Devlet bahçeli hep şu şekilde anılıyordu. Ülkücü hareketi sokaklardan çekti. Kavgayı yasakladığı hatta teşkilatlarında böyle olanları uzaklaştırdığı ifade ediliyordu. Gezi olaylarında bunu açıkça ifade etti. Hatta kendisini bir karşılama komitesinde uluyarak karşılayan birini uzaklaştırmıştı. Nereye geldik? Masa devirmeler, işi yarım bırakmamalar vs.

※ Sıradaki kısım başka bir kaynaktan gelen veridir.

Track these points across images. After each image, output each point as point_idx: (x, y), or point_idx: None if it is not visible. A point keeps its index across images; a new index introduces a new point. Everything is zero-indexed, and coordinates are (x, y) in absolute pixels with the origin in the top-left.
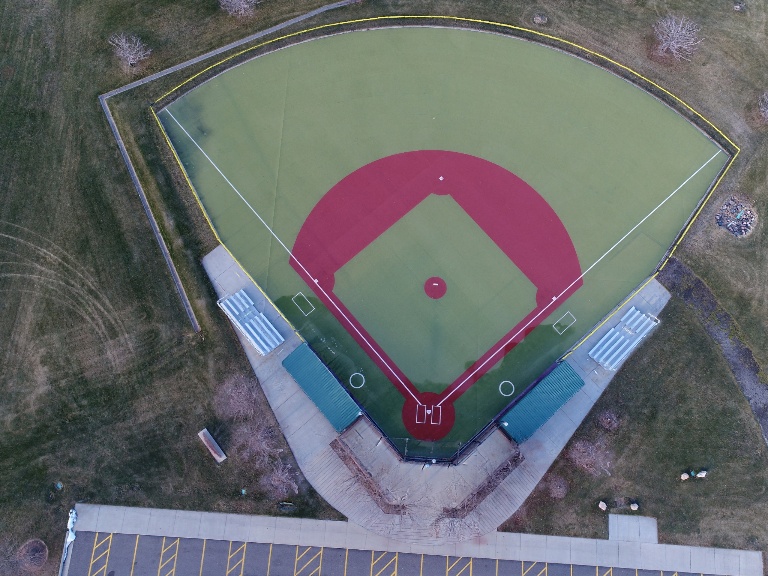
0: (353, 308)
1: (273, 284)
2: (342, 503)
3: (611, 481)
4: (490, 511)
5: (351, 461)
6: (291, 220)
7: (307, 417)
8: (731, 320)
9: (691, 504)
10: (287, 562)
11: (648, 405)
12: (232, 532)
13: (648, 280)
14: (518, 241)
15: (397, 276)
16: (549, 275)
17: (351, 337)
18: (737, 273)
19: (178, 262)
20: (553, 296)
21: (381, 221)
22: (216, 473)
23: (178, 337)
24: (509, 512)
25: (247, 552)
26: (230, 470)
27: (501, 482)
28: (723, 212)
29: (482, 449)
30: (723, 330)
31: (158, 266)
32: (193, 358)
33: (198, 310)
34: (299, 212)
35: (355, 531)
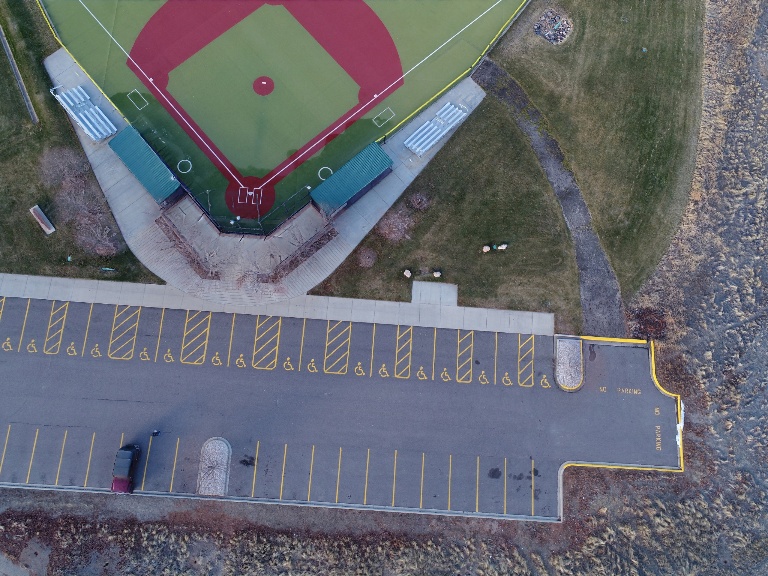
0: (184, 103)
1: (110, 82)
2: (162, 270)
3: (417, 253)
4: (301, 278)
5: (174, 235)
6: (130, 26)
7: (135, 197)
8: (541, 115)
9: (491, 273)
10: (106, 319)
11: (457, 188)
12: (56, 293)
13: (460, 75)
14: (345, 46)
15: (228, 75)
16: (372, 75)
17: (181, 128)
18: (549, 74)
19: (20, 62)
20: (374, 94)
21: (216, 27)
22: (44, 243)
23: (17, 127)
24: (319, 279)
25: (69, 310)
26: (58, 240)
27: (314, 253)
28: (541, 23)
29: (297, 224)
30: (533, 124)
31: (1, 66)
32: (30, 145)
33: (37, 104)
34: (138, 19)
35: (172, 293)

Bakın her partinin içinde saygıdeğer insanlar vardır. Hayata bakış açım olarak bilim insanlarının görüşlerine bakarım ne demiş diye. Baktığınızda akşener, Özdağ, halaçoğlu, oğan hepsi akademisyen kökenli insanlar. Ya saldıracağına otur bir dinle. Görüyorum ki tez-antitezden ziyade bunlarda direkt dalma olayı var. Bu insanların görüşlerini bilimsel anlamda çürütseler bari. Neyse gelelim olayın diğer boyutuna. Ülkü ocakları'nın resmi adı eğitim ve kültür vakfı veya dergisi derneği olarak da geçiyor. Hatta eğitimli ülkücüler eskiden ocak kavramında kavgadan ziyade kültür kavramından sıkça bahsederler. Madem bahçeli yıllarca sokaklara inmeyin çağrısı yaptığı ülkücülere tekrar çağrı yapıp saldırılardan vazgeçirmesi gerekmekte.